Saved data entries —
###

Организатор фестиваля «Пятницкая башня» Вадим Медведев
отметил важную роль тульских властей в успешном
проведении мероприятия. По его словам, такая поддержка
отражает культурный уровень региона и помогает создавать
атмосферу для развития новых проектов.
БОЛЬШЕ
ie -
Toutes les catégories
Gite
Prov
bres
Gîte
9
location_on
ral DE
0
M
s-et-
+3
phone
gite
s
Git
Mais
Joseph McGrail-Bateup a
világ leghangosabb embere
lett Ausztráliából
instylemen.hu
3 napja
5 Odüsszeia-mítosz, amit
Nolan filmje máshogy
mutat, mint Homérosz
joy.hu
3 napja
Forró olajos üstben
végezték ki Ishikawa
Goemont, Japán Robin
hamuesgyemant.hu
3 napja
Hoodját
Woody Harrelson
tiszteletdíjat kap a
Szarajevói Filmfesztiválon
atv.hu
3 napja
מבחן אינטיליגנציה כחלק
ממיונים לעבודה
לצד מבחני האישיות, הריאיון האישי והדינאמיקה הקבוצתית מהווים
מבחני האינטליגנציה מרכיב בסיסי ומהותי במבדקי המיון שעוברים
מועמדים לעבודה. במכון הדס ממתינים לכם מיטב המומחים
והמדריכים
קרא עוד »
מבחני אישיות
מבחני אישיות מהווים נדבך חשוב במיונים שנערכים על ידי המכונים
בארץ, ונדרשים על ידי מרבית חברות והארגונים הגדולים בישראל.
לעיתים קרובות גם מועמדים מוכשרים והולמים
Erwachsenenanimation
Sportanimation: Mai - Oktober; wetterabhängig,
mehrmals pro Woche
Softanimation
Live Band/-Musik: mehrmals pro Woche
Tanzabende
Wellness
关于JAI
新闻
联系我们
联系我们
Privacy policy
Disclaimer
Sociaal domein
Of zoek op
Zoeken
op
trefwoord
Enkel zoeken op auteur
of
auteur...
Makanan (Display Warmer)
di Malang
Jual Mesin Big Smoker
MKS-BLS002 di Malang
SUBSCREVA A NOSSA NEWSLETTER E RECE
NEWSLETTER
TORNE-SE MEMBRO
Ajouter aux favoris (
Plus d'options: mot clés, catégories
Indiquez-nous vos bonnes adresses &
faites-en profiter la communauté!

###

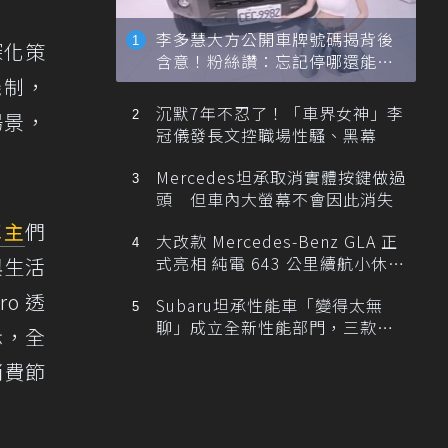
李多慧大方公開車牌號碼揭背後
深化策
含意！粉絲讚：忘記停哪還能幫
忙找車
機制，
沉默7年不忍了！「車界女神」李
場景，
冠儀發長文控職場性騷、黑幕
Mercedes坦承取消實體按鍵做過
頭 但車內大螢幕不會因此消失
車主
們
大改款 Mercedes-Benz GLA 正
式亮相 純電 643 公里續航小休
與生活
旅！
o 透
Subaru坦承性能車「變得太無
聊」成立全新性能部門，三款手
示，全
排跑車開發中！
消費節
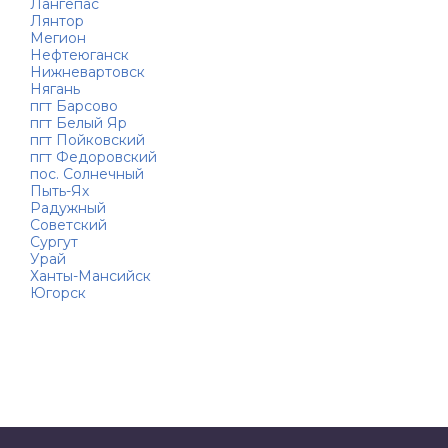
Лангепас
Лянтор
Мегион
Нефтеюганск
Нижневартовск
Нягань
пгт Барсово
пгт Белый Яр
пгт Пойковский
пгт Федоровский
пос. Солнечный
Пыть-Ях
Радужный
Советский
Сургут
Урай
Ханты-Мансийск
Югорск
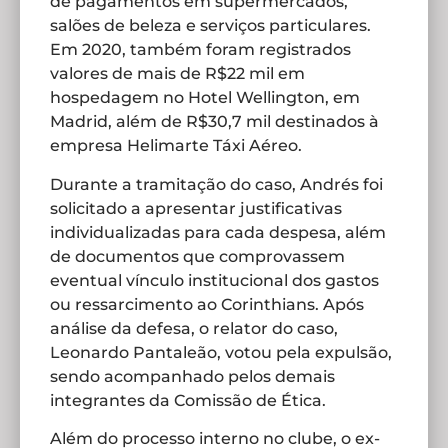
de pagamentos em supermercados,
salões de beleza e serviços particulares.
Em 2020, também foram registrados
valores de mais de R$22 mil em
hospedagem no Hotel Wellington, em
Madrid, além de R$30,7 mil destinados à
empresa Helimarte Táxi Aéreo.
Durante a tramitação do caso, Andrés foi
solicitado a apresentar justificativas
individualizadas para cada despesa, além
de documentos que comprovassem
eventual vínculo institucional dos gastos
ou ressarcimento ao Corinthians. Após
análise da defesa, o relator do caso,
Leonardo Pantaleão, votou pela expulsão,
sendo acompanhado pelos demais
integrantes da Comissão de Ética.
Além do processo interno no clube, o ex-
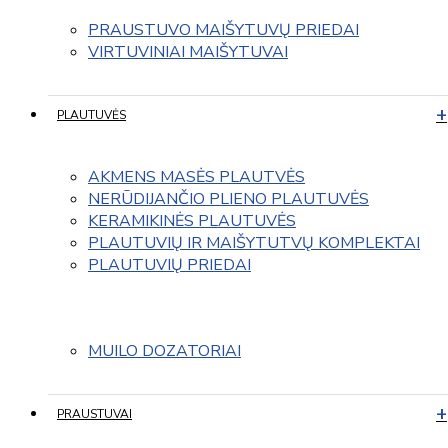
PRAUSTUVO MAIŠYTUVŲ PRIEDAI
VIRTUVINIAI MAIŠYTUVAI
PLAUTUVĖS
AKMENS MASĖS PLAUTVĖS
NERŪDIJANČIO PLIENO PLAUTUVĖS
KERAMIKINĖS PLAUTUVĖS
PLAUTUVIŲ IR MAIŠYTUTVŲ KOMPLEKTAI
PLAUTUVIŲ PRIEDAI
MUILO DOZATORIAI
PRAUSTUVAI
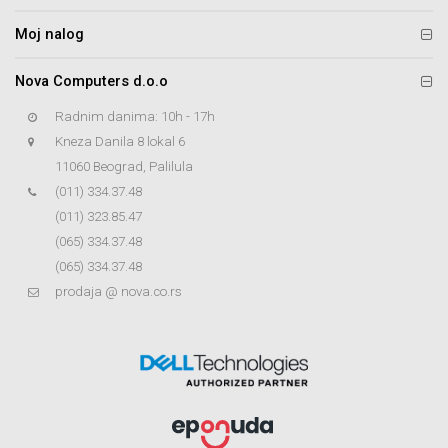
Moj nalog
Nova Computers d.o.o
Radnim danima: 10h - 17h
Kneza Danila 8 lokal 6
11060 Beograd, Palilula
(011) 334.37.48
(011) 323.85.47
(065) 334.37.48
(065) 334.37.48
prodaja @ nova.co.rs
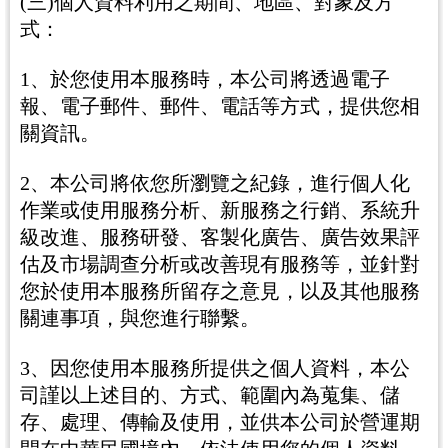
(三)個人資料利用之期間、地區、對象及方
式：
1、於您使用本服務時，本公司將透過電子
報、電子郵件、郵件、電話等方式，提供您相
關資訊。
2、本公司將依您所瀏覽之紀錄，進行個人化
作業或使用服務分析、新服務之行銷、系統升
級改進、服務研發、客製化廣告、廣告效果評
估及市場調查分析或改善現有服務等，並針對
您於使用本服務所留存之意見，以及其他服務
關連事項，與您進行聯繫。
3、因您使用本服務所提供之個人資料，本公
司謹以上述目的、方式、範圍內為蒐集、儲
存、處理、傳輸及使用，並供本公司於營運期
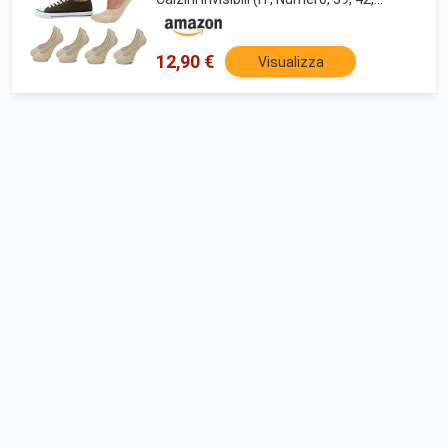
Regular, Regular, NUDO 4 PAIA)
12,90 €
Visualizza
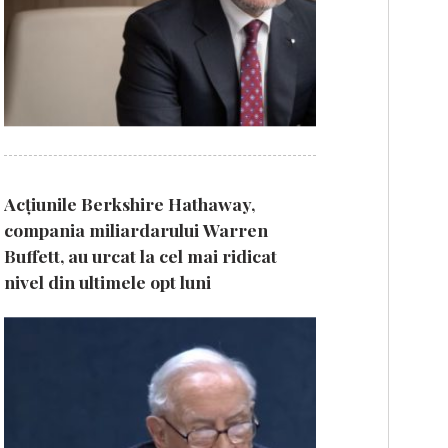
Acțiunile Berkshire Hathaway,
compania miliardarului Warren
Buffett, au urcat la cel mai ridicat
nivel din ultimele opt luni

###

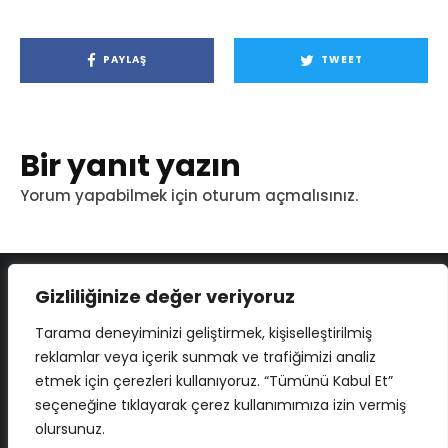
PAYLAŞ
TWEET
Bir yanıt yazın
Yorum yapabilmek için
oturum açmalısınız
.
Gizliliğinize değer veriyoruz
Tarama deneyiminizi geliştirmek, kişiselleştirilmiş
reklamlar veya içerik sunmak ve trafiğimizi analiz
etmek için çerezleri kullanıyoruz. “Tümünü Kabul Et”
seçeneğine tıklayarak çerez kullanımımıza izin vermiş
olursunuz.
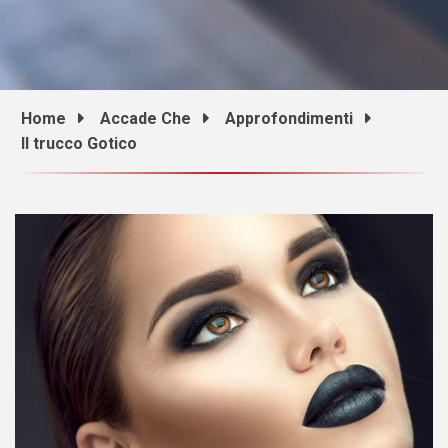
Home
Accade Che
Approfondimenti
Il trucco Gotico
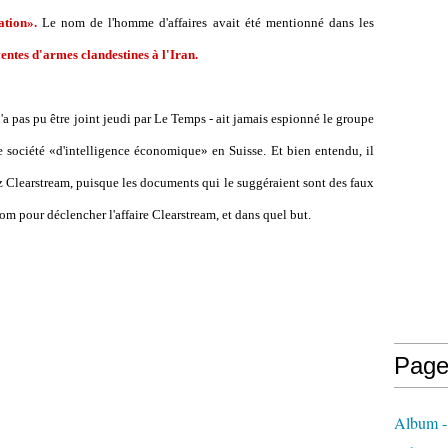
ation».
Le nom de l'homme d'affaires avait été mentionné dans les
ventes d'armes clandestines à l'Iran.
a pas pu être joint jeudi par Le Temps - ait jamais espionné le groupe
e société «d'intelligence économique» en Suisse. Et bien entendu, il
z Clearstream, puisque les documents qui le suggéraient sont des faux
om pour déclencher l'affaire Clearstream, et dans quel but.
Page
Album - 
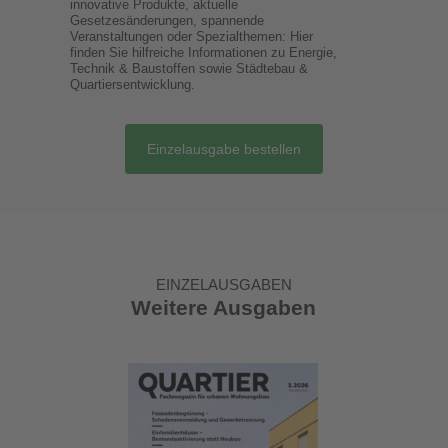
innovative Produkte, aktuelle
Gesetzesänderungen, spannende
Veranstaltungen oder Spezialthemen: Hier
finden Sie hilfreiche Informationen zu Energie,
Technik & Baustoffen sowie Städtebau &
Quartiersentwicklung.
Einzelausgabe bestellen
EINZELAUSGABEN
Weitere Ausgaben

###

ACTIVITY —
Can you copy, word for word, every line from the line with "PRAUSTUVO MAIŠYTUVŲ PRIEDAI" through the line with "prodaja @ nova.co.rs", leaving the picture markers out?

COMPLETED TASK —
PRAUSTUVO MAIŠYTUVŲ PRIEDAI
VIRTUVINIAI MAIŠYTUVAI
PLAUTUVĖS
AKMENS MASĖS PLAUTVĖS
NERŪDIJANČIO PLIENO PLAUTUVĖS
KERAMIKINĖS PLAUTUVĖS
PLAUTUVIŲ IR MAIŠYTUTVŲ KOMPLEKTAI
PLAUTUVIŲ PRIEDAI
MUILO DOZATORIAI
PRAUSTUVAI
Moj nalog
Nova Computers d.o.o
Radnim danima: 10h - 17h
Kneza Danila 8 lokal 6
11060 Beograd, Palilula
(011) 334.37.48
(011) 323.85.47
(065) 334.37.48
(065) 334.37.48
prodaja @ nova.co.rs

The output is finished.